Henke David, Piedra Felipe-Andrés, Avadhanula Vasanthi, Doddapaneni Harsha, Muzny Donna M, Menon Vipin K, Hoffman Kristi L, Ross Matthew C, Javornik Cregeen Sara J, Metcalf Ginger, Gibbs Richard A, Petrosino Joseph F, Piedra Pedro A
Department of Molecular Virology and Microbiology, Baylor College of Medicine, Houston, TX, USA.
Department of Molecular and Human Genetics, Baylor College of Medicine, Houston, TX, USA.
bioRxiv. 2024 Sep 3:2023.05.17.541198. doi: 10.1101/2023.05.17.541198.
Every viral infection entails an evolving population of viral genomes. High-throughput sequencing technologies can be used to characterize such populations, but to date there are few published examples of such work. In addition, mixed sequencing data are sometimes used to infer properties of infecting genomes without discriminating between genome-derived reads and reads from the much more abundant, in the case of a typical active viral infection, transcripts. Here we apply capture probe-based short read high-throughput sequencing to nasal wash samples taken from a previously described group of adult hematopoietic cell transplant (HCT) recipients naturally infected with respiratory syncytial virus (RSV). We separately analyzed reads from genomes and transcripts for the levels and distribution of genetic variation by calculating per position Shannon entropies. Our analysis reveals a low level of genetic variation within the RSV infections analyzed here, but with interesting differences between genomes and transcripts in 1) average per sample Shannon entropies; 2) the genomic distribution of variation 'hotspots'; and 3) the genomic distribution of hotspots encoding alternative amino acids.

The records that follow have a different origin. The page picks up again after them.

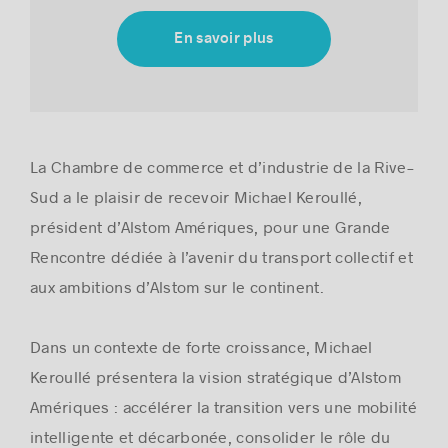
En savoir plus
Histoires de réussite
La Chambre de commerce et d’industrie de la Rive-
Sud a le plaisir de recevoir Michael Keroullé,
président d’Alstom Amériques, pour une Grande
Rencontre dédiée à l’avenir du transport collectif et
aux ambitions d’Alstom sur le continent.
Dans un contexte de forte croissance, Michael
Keroullé présentera la vision stratégique d’Alstom
Amériques : accélérer la transition vers une mobilité
intelligente et décarbonée, consolider le rôle du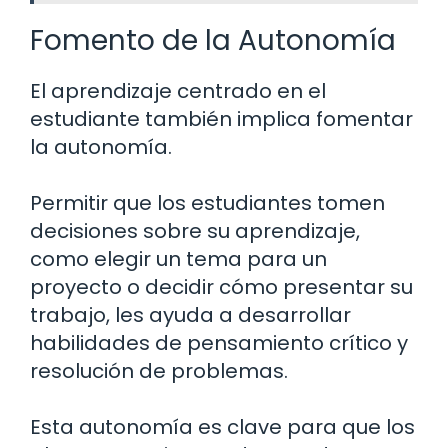
Fomento de la Autonomía
El aprendizaje centrado en el
estudiante también implica fomentar
la autonomía.
Permitir que los estudiantes tomen
decisiones sobre su aprendizaje,
como elegir un tema para un
proyecto o decidir cómo presentar su
trabajo, les ayuda a desarrollar
habilidades de pensamiento crítico y
resolución de problemas.
Esta autonomía es clave para que los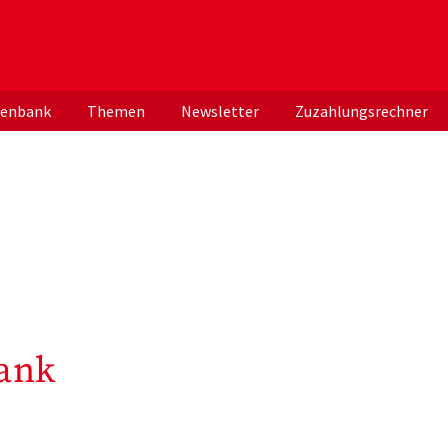
er deutschen ApothekerInnen
tenbank
Themen
Newsletter
Zuzahlungsrechner
ank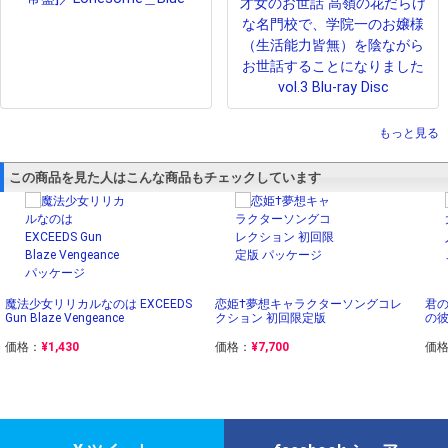
才女のお世話 高嶺の花だらけ
な名門校で、学院一のお嬢様
（生活能力皆無）を陰ながら
お世話することになりました
vol.3 Blu-ray Disc
もっと見る
この商品を見た人はこんな商品もチェックしています
魔法少女リリカルなのは EXCEEDS
恋姫†夢想キャラクターソングコレ
君の
Gun Blaze Vengeance
クション 初回限定版
の彼
価格：
¥1,430
価格：
¥7,700
価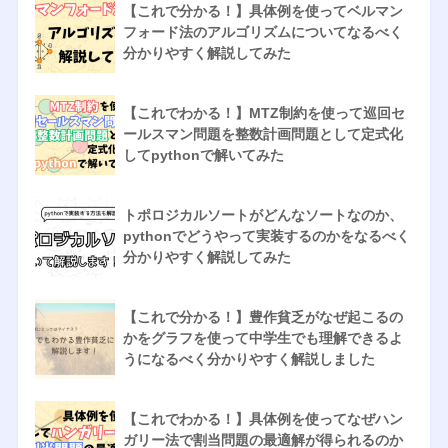
【これで分かる！】具体例を使ってベルマン
フォード法のアルゴリズムについてなるべく
分かりやすく解説してみた
【これでわかる！】MTZ制約を使って巡回セ
ールスマン問題を整数計画問題として定式化
してpythonで解いてみた
トポロジカルソートがどんなソートなのか、
pythonでどうやって実装するのかをなるべく
分かりやすく解説してみた
【これで分かる！】豊作貧乏がなぜ起こるの
かをグラフを使って中学生でも理解できるよ
うになるべく分かりやすく解説しました
【これでわかる！】具体例を使ってなぜハン
ガリー法で割当問題の最適解が得られるのか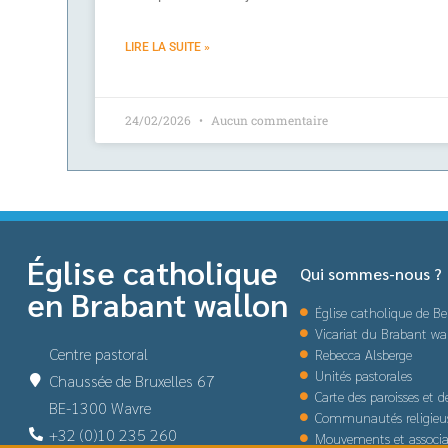
LIRE LA SUITE »
24/02/2026
Aucun commentaire
Église catholique
Qui sommes-nous ?
en Brabant wallon
Église catholique de Be
Vicariat du Brabant wa
Centre pastoral
Rebecca Alsberge
Unités pastorales
Chaussée de Bruxelles 67
Carte des paroisses et 
BE-1300 Wavre
Communautés religieu
+32 (0)10 235 260
Mouvements et associa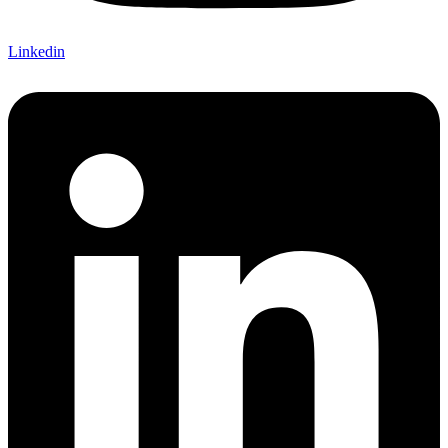
Linkedin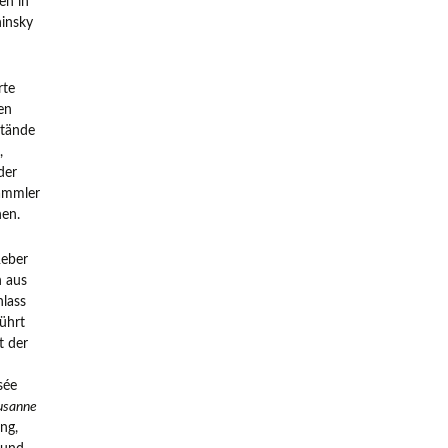
en in
hinsky
rte
en
stände
,
der
Sammler
hen.
Reber
n aus
nlass
ührt
t der
sée
usanne
ng,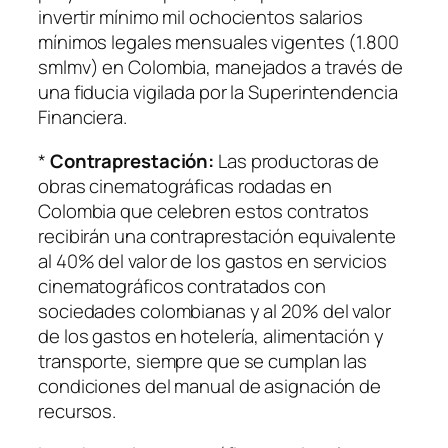
invertir mínimo mil ochocientos salarios
mínimos legales mensuales vigentes (1.800
smlmv) en Colombia, manejados a través de
una fiducia vigilada por la Superintendencia
Financiera.
*
Contraprestación:
Las productoras de
obras cinematográficas rodadas en
Colombia que celebren estos contratos
recibirán una contraprestación equivalente
al 40% del valor de los gastos en servicios
cinematográficos contratados con
sociedades colombianas y al 20% del valor
de los gastos en hotelería, alimentación y
transporte, siempre que se cumplan las
condiciones del manual de asignación de
recursos.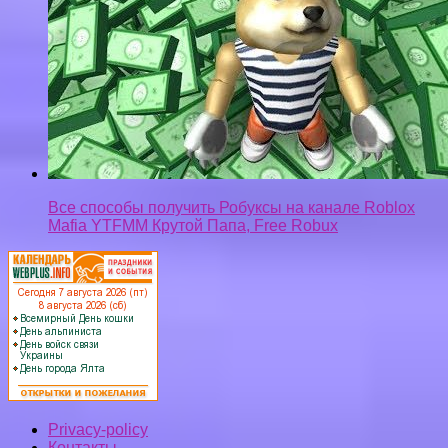
Все способы получить Робуксы на канале Roblox
Mafia YTFMM Крутой Папа, Free Robux
Privacy-policy
Контакты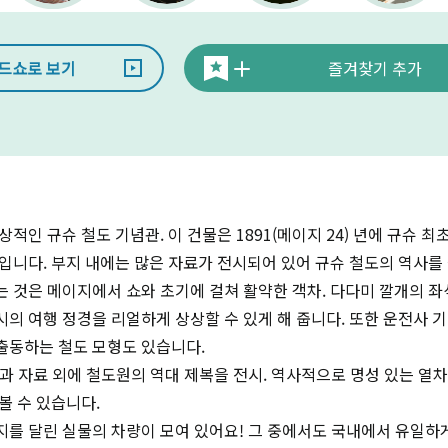
드쇼로 보기
즐겨찾기 추가
적인 규슈 철도 기념관. 이 건물은 1891(메이지 24) 년에 규슈 
입니다. 부지 내에는 많은 자료가 전시되어 있어 규슈 철도의 역사를 
 것은 메이지에서 쇼와 초기에 걸쳐 활약한 객차. 다다미 깔개의 좌
의 여행 정경을 리얼하게 상상할 수 있게 해 줍니다. 또한 운전사 기
출동하는 철도 모형도 있습니다.
과 자료 외에 철도원의 역대 제복을 전시. 역사적으로 명성 있는 열
볼 수 있습니다.
지를 달린 실물의 차량이 모여 있어요! 그 중에서도 국내에서 유일하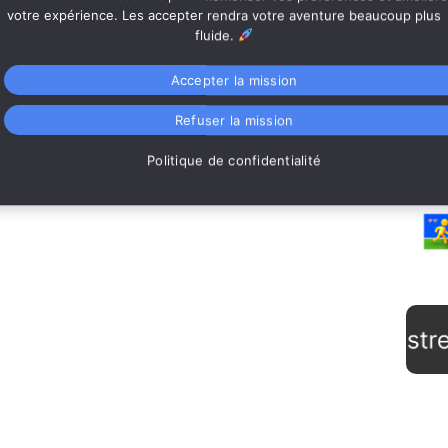
votre expérience. Les accepter rendra votre aventure beaucoup plus
fluide.
Accepter la mission
Refuser la mission
Te
Politique de confidentialité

In all, our results suggest the importance of separately analyzing reads from genomes and transcripts when interpreting high-throughput sequencing data for insight into intra-host viral genome replication, expression, and evolution.
每次病毒感染都会产生不断变化的病毒基因组群体。高通量测序技术可用于表征此类群体,但迄今为止,此类工作的公开实例很少。此外,在典型的活跃病毒感染中,混合测序数据有时用于推断感染基因组的特性,而不区分来自基因组的reads和来自数量多得多的转录本的reads。在这里,我们将基于捕获探针的短读高通量测序应用于从先前描述的一组自然感染呼吸道合胞病毒(RSV)的成人造血细胞移植(HCT)受者采集的鼻腔冲洗样本。我们通过计算每个位置的香农熵,分别分析了来自基因组和转录本的reads的遗传变异水平和分布。我们的分析揭示了此处分析的RSV感染内遗传变异水平较低,但在基因组和转录本之间存在有趣的差异:1)每个样本的平均香农熵;2)变异“热点”的基因组分布;3)编码替代氨基酸的热点的基因组分布。总之,我们的结果表明,在解释高通量测序数据以深入了解宿主内病毒基因组复制、表达和进化时,分别分析来自基因组和转录本的reads非常重要。